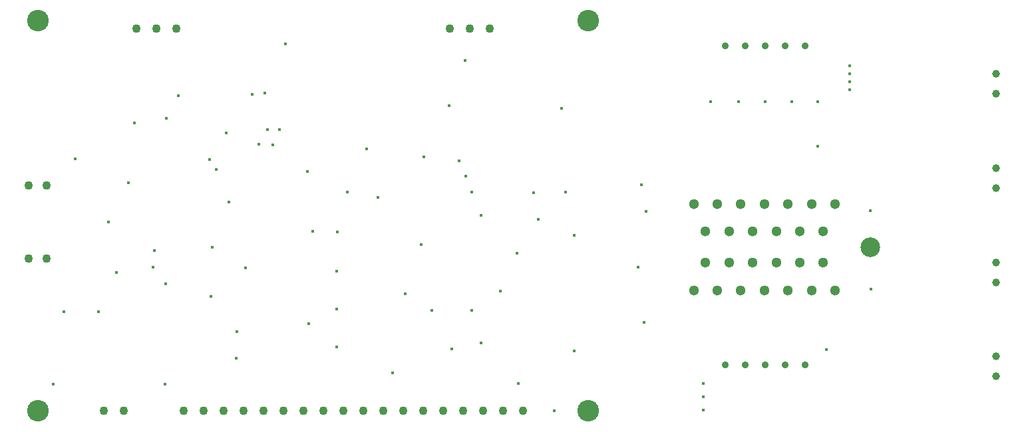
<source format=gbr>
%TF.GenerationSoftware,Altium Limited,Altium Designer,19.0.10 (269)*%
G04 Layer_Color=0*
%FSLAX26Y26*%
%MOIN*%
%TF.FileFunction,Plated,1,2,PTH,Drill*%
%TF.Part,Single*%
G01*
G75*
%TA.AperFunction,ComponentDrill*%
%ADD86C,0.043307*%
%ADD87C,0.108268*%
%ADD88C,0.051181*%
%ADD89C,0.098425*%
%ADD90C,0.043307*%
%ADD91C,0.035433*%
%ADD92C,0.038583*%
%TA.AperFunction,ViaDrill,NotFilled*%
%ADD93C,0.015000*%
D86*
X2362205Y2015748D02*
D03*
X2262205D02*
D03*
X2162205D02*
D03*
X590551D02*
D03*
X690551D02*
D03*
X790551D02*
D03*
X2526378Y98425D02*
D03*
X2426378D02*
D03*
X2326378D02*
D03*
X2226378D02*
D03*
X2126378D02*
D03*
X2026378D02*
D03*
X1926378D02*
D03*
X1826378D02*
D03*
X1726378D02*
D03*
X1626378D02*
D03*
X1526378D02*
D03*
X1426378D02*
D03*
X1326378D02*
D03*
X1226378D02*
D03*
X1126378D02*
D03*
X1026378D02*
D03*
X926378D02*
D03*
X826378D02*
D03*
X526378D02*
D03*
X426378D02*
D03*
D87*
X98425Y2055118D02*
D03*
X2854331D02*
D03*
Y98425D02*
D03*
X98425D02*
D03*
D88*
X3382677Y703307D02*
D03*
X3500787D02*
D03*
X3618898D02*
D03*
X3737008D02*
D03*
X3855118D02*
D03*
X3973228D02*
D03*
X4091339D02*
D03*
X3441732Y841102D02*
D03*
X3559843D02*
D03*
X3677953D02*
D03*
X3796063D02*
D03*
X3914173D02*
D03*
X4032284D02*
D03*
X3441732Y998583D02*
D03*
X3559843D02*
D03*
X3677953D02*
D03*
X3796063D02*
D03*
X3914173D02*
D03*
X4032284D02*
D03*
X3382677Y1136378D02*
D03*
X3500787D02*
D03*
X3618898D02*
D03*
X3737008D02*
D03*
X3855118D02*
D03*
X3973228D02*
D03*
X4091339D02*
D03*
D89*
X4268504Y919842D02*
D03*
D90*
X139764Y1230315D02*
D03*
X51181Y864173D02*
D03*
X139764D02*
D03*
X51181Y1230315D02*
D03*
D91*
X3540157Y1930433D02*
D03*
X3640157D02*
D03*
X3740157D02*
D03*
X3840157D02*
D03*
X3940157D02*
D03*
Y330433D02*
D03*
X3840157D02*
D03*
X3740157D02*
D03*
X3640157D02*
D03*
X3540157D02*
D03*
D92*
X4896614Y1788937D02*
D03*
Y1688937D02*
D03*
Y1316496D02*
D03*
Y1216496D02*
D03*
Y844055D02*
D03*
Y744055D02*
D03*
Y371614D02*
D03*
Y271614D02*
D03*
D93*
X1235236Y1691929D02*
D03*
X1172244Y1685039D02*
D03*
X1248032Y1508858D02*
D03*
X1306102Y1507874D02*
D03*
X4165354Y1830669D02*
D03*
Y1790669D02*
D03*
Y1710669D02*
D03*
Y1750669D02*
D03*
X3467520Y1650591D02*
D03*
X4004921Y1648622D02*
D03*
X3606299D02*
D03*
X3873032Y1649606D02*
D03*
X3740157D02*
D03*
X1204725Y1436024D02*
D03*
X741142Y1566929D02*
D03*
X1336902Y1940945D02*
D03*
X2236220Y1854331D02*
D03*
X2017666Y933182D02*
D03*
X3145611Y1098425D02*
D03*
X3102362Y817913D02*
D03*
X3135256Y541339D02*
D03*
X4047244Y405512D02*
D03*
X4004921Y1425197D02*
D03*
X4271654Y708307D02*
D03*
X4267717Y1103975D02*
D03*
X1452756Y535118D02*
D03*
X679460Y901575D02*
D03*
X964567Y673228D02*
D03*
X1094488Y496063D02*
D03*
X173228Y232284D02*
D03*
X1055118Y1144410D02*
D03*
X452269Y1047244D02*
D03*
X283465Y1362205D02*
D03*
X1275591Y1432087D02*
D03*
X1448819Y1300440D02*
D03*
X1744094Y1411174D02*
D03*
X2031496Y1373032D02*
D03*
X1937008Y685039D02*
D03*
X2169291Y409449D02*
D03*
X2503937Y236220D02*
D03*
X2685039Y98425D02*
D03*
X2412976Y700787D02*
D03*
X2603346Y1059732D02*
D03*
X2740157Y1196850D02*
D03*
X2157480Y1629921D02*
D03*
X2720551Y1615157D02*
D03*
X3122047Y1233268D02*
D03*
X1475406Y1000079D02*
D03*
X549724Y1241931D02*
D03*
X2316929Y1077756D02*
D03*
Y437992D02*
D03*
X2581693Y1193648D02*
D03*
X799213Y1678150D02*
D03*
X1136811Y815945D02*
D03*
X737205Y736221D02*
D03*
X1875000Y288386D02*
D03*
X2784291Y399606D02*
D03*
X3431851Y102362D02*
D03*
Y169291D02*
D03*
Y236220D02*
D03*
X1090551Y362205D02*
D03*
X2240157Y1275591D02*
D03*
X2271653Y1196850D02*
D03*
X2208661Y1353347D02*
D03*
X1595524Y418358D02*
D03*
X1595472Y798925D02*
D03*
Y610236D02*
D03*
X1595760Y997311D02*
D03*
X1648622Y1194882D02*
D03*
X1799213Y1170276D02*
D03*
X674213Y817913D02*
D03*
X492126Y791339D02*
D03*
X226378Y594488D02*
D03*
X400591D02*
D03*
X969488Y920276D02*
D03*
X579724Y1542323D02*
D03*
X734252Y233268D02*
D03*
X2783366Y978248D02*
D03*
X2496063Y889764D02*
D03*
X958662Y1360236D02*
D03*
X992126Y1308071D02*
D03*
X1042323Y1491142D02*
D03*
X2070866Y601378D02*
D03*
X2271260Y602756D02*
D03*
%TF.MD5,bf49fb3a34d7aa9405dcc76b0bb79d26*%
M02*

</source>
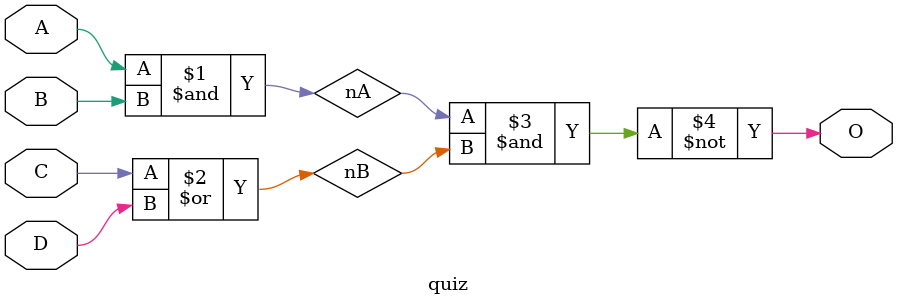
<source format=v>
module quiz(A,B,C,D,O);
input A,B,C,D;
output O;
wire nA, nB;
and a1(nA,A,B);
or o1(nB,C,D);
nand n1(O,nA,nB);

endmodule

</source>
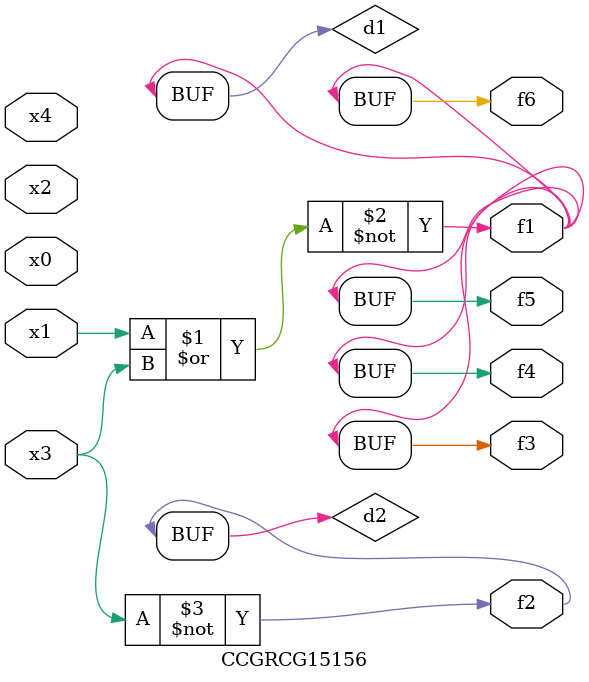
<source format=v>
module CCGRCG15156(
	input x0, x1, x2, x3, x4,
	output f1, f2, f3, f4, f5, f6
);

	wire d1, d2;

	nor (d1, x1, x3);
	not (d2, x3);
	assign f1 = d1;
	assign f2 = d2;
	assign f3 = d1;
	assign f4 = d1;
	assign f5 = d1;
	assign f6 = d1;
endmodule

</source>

==

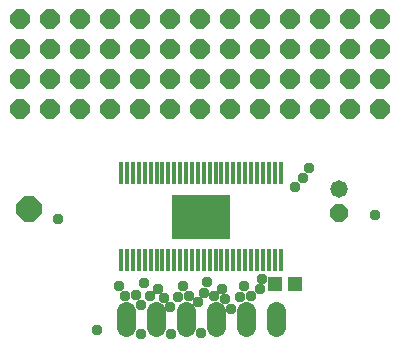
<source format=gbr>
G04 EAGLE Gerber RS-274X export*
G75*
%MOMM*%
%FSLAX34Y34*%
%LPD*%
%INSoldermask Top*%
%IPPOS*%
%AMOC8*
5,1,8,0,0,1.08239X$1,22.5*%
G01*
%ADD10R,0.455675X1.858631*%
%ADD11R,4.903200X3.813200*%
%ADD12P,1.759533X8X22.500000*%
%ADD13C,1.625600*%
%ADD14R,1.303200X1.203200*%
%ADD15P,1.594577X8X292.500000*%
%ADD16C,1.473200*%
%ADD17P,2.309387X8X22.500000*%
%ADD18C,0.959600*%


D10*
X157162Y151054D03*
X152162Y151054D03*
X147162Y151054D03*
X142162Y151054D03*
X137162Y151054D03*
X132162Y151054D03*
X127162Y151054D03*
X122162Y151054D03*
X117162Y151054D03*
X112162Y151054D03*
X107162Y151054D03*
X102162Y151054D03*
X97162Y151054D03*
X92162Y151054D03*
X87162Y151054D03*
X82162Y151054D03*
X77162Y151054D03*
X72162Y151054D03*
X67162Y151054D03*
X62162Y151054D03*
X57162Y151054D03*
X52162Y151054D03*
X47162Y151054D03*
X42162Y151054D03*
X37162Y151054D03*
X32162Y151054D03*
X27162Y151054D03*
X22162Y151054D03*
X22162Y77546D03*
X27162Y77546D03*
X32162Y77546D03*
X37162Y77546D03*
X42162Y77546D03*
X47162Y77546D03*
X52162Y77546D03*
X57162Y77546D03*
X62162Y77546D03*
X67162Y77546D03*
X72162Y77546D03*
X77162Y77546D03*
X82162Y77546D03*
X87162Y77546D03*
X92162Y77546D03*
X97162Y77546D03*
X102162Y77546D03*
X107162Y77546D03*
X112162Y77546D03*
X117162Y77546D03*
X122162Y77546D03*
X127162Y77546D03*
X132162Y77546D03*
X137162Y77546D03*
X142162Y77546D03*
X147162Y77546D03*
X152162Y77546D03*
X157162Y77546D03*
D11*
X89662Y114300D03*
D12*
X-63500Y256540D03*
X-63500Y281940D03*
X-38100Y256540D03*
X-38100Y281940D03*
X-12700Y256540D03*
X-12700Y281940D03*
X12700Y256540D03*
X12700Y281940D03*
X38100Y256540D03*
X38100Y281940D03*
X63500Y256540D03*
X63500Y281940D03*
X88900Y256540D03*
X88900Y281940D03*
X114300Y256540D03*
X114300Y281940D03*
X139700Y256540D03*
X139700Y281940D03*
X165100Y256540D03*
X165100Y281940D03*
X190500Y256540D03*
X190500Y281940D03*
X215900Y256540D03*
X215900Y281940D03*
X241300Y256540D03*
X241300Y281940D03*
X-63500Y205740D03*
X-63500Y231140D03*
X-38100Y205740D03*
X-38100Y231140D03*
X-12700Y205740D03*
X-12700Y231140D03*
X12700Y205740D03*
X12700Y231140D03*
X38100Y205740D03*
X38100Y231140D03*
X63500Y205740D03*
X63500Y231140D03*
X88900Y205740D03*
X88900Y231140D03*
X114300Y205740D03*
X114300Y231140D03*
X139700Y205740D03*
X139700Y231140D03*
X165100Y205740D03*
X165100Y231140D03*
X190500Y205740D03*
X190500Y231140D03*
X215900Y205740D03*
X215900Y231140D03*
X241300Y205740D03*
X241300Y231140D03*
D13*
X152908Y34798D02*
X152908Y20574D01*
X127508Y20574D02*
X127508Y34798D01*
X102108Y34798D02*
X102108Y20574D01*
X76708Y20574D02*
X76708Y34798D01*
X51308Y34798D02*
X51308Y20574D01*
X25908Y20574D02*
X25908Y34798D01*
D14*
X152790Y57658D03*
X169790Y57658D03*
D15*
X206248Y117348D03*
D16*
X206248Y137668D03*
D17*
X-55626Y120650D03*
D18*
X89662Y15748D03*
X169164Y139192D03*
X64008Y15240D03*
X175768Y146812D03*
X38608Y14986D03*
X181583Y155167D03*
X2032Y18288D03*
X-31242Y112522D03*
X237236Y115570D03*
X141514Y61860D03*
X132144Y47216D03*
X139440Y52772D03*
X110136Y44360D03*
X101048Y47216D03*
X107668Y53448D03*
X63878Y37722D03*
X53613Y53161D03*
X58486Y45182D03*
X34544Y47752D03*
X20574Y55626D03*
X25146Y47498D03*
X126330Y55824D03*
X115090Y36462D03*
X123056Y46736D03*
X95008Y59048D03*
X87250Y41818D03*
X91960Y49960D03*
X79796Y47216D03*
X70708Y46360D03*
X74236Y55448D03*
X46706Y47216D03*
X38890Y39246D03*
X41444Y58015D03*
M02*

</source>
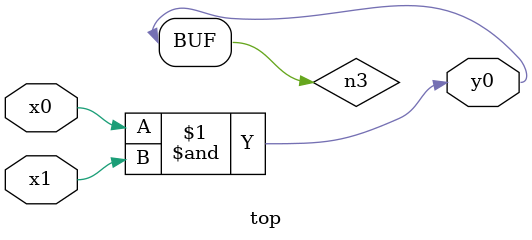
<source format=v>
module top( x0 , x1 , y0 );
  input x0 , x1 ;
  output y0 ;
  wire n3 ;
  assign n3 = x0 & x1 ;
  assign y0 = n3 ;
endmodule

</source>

> **Written task**
Go through the listing above and find each line containing the string "assign"; copy those lines.

> **Finished exercise**
	assign f1 = d1;
	assign f2 = d2;
	assign f3 = d1;
	assign f4 = d1;
	assign f5 = d1;
	assign f6 = d1;
  assign n3 = x0 & x1 ;
  assign y0 = n3 ;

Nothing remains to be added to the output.